High Performance Computing
SC4I/Digitization, Innovation, and Competitiveness of the Production System
Luc Giraud
INRIA (Inria Bordeaux - Sud-Ouest)
Wednesday 23rd January 2019
Aula Consiglio VII Piano - Edificio 14, Dipartimento di Matematica POLITECNICO DI MILANO
The advent of extreme scale computing platforms will require the use of parallel resources at an unprecedented scale. On the technological side, the continuous shrinking of transistor geometry and the increasing complexity of these devices affect dramatically their sensitivity to natural radiation leading to a high rate of hardware faults, and thus diminish their reliability. Handling fully these faults at the computer system level may have a prohibitive computational and energetic cost. High performance computing applications that aim at exploiting all these resources will thus need to be resilient. In this talk, we will first give an overview of the current trends towards exascale. We will discuss the new challenges to face in terms of platform reliability and associated variety of possible faults. We will then discuss some of the solutions that have been proposed to tackle these errors before discussing in more details some contributions in sparse numerical linear algebra.

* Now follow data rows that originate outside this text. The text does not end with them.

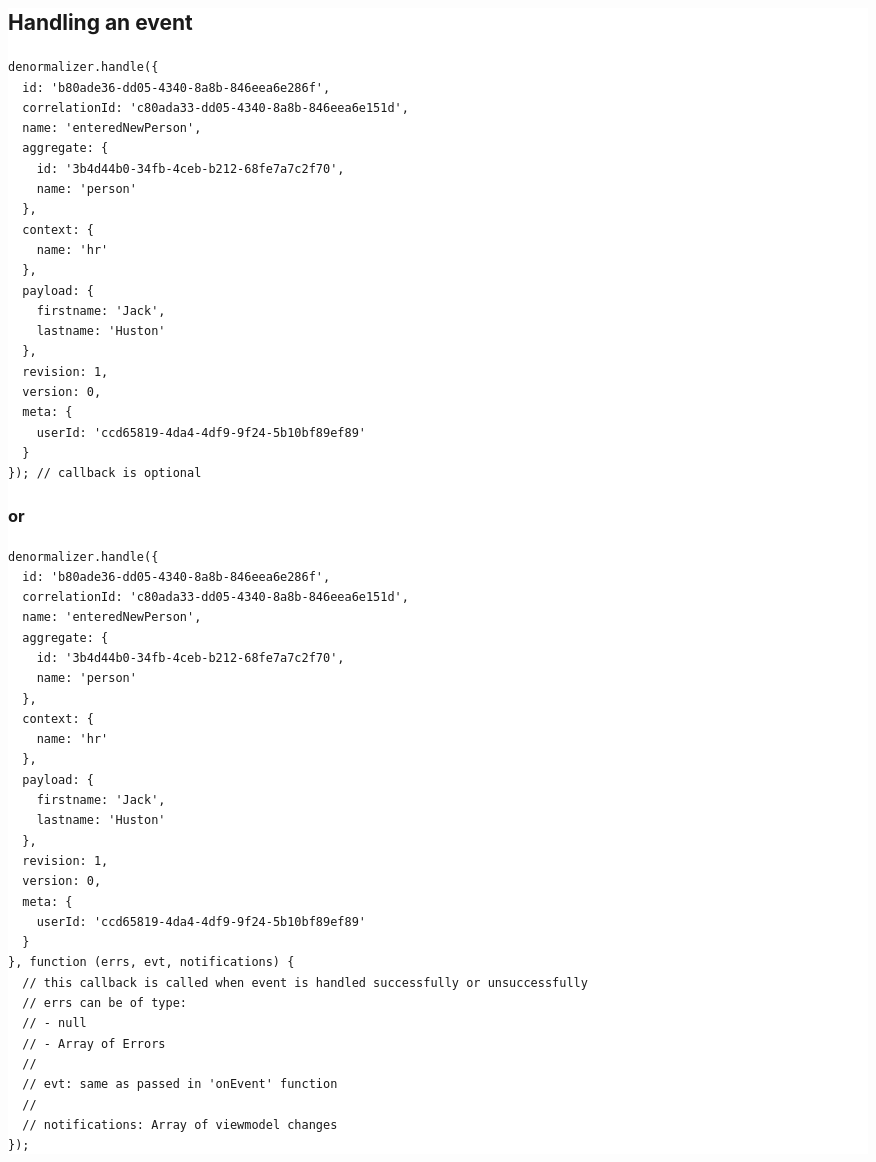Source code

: 
## Handling an event

	denormalizer.handle({
	  id: 'b80ade36-dd05-4340-8a8b-846eea6e286f',
	  correlationId: 'c80ada33-dd05-4340-8a8b-846eea6e151d',
	  name: 'enteredNewPerson',
	  aggregate: {
	    id: '3b4d44b0-34fb-4ceb-b212-68fe7a7c2f70',
	    name: 'person'
	  },
	  context: {
	    name: 'hr'
	  },
	  payload: {
	    firstname: 'Jack',
	    lastname: 'Huston'
	  },
	  revision: 1,
	  version: 0,
	  meta: {
	    userId: 'ccd65819-4da4-4df9-9f24-5b10bf89ef89'
	  }
	}); // callback is optional

### or

	denormalizer.handle({
	  id: 'b80ade36-dd05-4340-8a8b-846eea6e286f',
	  correlationId: 'c80ada33-dd05-4340-8a8b-846eea6e151d',
	  name: 'enteredNewPerson',
	  aggregate: {
	    id: '3b4d44b0-34fb-4ceb-b212-68fe7a7c2f70',
	    name: 'person'
	  },
	  context: {
	    name: 'hr'
	  },
	  payload: {
	    firstname: 'Jack',
	    lastname: 'Huston'
	  },
	  revision: 1,
	  version: 0,
	  meta: {
	    userId: 'ccd65819-4da4-4df9-9f24-5b10bf89ef89'
	  }
	}, function (errs, evt, notifications) {
	  // this callback is called when event is handled successfully or unsuccessfully
	  // errs can be of type:
	  // - null
	  // - Array of Errors
	  //
	  // evt: same as passed in 'onEvent' function
	  //
	  // notifications: Array of viewmodel changes
	});
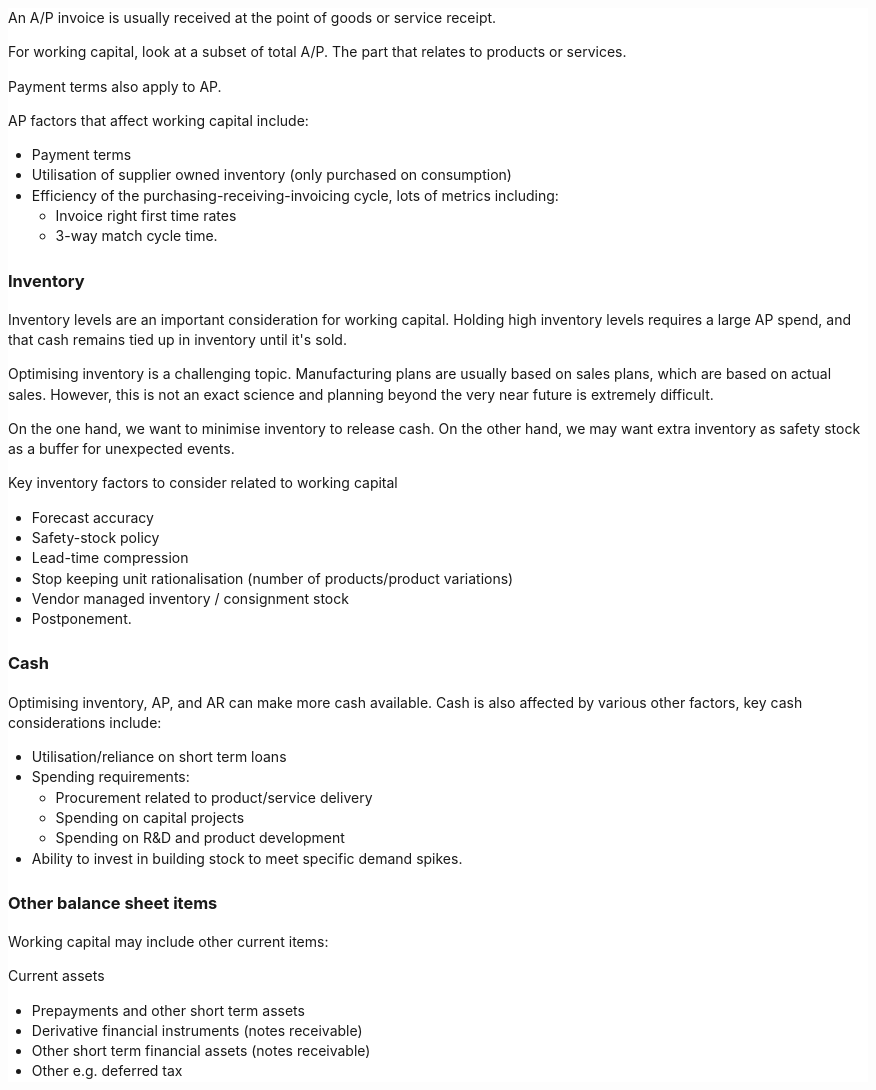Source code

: An A/P invoice is usually received at the point of goods or service receipt.

For working capital, look at a subset of total A/P. The part that relates to products or services.

Payment terms also apply to AP.

AP factors that affect working capital include:

- Payment terms
- Utilisation of supplier owned inventory (only purchased on consumption)
- Efficiency of the purchasing-receiving-invoicing cycle, lots of metrics including:
  - Invoice right first time rates
  - 3-way match cycle time.

### Inventory

Inventory levels are an important consideration for working capital. Holding high inventory levels requires a large AP spend, and that cash remains tied up in inventory until it's sold.

Optimising inventory is a challenging topic. Manufacturing plans are usually based on sales plans, which are based on actual sales. However, this is not an exact science and planning beyond the very near future is extremely difficult.

On the one hand, we want to minimise inventory to release cash. On the other hand, we may want extra inventory as safety stock as a buffer for unexpected events.

Key inventory factors to consider related to working capital

- Forecast accuracy
- Safety-stock policy
- Lead-time compression
- Stop keeping unit rationalisation (number of products/product variations)
- Vendor managed inventory / consignment stock
- Postponement.

### Cash

Optimising inventory, AP, and AR can make more cash available. Cash is also affected by various other factors, key cash considerations include:

- Utilisation/reliance on short term loans
- Spending requirements:
  - Procurement related to product/service delivery
  - Spending on capital projects
  - Spending on R&D and product development
- Ability to invest in building stock to meet specific demand spikes.

### Other balance sheet items

Working capital may include other current items:

Current assets

- Prepayments and other short term assets
- Derivative financial instruments (notes receivable)
- Other short term financial assets (notes receivable)
- Other e.g. deferred tax
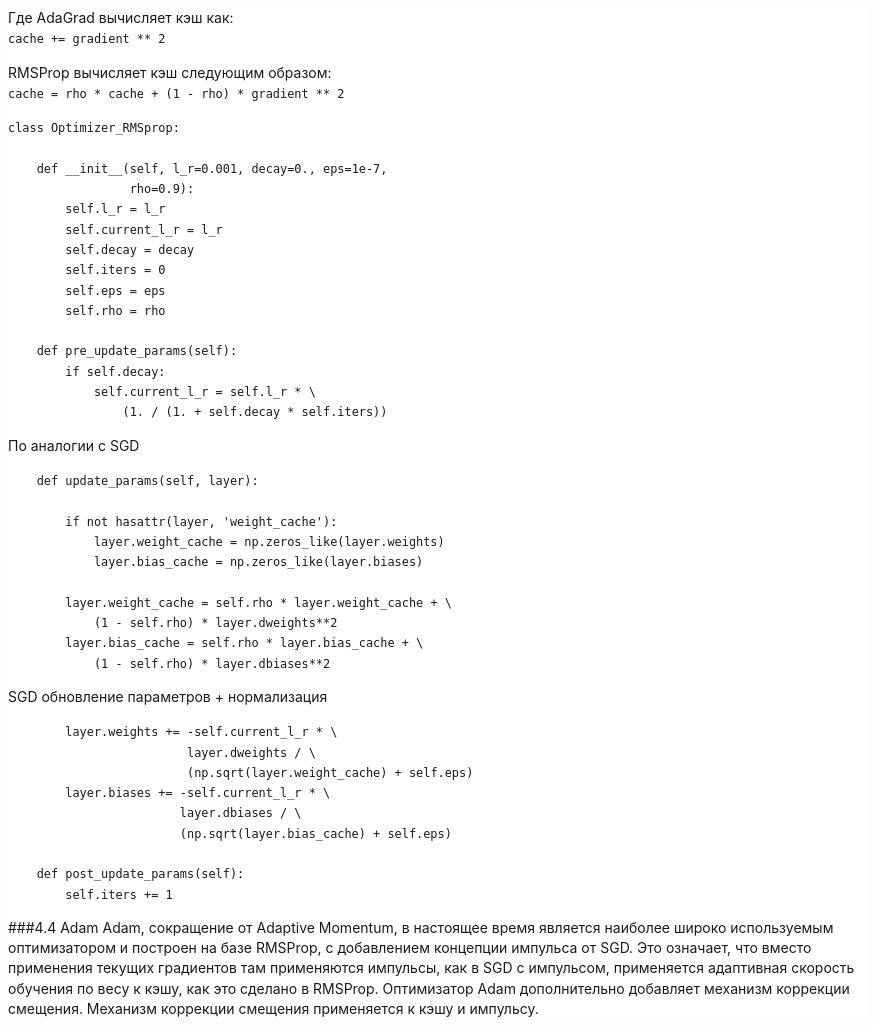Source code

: Где AdaGrad вычисляет кэш как:\
`cache += gradient ** 2`

RMSProp вычисляет кэш следующим образом:\
`cache = rho * cache + (1 - rho) * gradient ** 2
`

    class Optimizer_RMSprop:
    
        def __init__(self, l_r=0.001, decay=0., eps=1e-7,
                     rho=0.9):
            self.l_r = l_r
            self.current_l_r = l_r
            self.decay = decay
            self.iters = 0
            self.eps = eps
            self.rho = rho
    
        def pre_update_params(self):
            if self.decay:
                self.current_l_r = self.l_r * \
                    (1. / (1. + self.decay * self.iters))
    
По аналогии с SGD

        def update_params(self, layer):
    
            if not hasattr(layer, 'weight_cache'):
                layer.weight_cache = np.zeros_like(layer.weights)
                layer.bias_cache = np.zeros_like(layer.biases)
    
            layer.weight_cache = self.rho * layer.weight_cache + \
                (1 - self.rho) * layer.dweights**2
            layer.bias_cache = self.rho * layer.bias_cache + \
                (1 - self.rho) * layer.dbiases**2
    

SGD обновление параметров + нормализация

            layer.weights += -self.current_l_r * \
                             layer.dweights / \
                             (np.sqrt(layer.weight_cache) + self.eps)
            layer.biases += -self.current_l_r * \
                            layer.dbiases / \
                            (np.sqrt(layer.bias_cache) + self.eps)
    
        def post_update_params(self):
            self.iters += 1

###4.4 Adam
Adam, сокращение от Adaptive Momentum, в настоящее время является наиболее широко используемым оптимизатором и построен на базе RMSProp,
с добавлением концепции импульса от SGD. Это означает, что вместо
применения текущих градиентов там применяются импульсы, как в SGD с
импульсом, применяется адаптивная скорость обучения по весу к кэшу, как это сделано в RMSProp.
Оптимизатор Adam дополнительно добавляет механизм коррекции смещения. 
Механизм коррекции смещения применяется к кэшу и импульсу.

First, in the context of computing node crashes, we will discuss possible remedies in the framework of linear system or eigenproblem solutions, that are the inner most numerical kernels in many scientific and engineering applications and also ones of the most time consuming parts. Second, we will discuss a somehow more challenging problem related to silent transient soft-errors produced by natural radiation and consisting in a bit-flip in a memory cell producing unexpected results at the application level. In that context we will consider the conjugate gradient (CG) method that is the most widely used iterative scheme for the solution of large sparse systems of linear equations when the matrix is symmetric positive definite. We will investigate through extensive numerical experiments the sensitivity of of CG to bit-flips and further discuss possible numerical criteria to detect the occurrence of such faults. The above mentioned research activities have been conducted in collaboration with many colleagues including E. Agullo (Inria), S. Cools (University of Antwerpen), E. Fatih-Yetkin (Kadir Has University), P. Salas (CERFACS), W. Vanroose (University of Antwerpen) and M. Zounon (NAG). contact:
Luc Giraud got his PhD from the Institut National Polytechnique de Toulouse in 1991, he then joint CERFACS as a post-doc, then senior researcher and deputy project leader. In 2005, he left for a full professor position in applied mathematics in the engineer School ENSEEIHT. He joint Inria in 2009 where he leads the Inria project team HiePACS that works on the design of scalable numerical techniques for emerging parallel computers. His main research interests are in numerical linear algebra with applications in various engineering domains. He currently serves on the editorial board of SIAM SISC and SIMAX.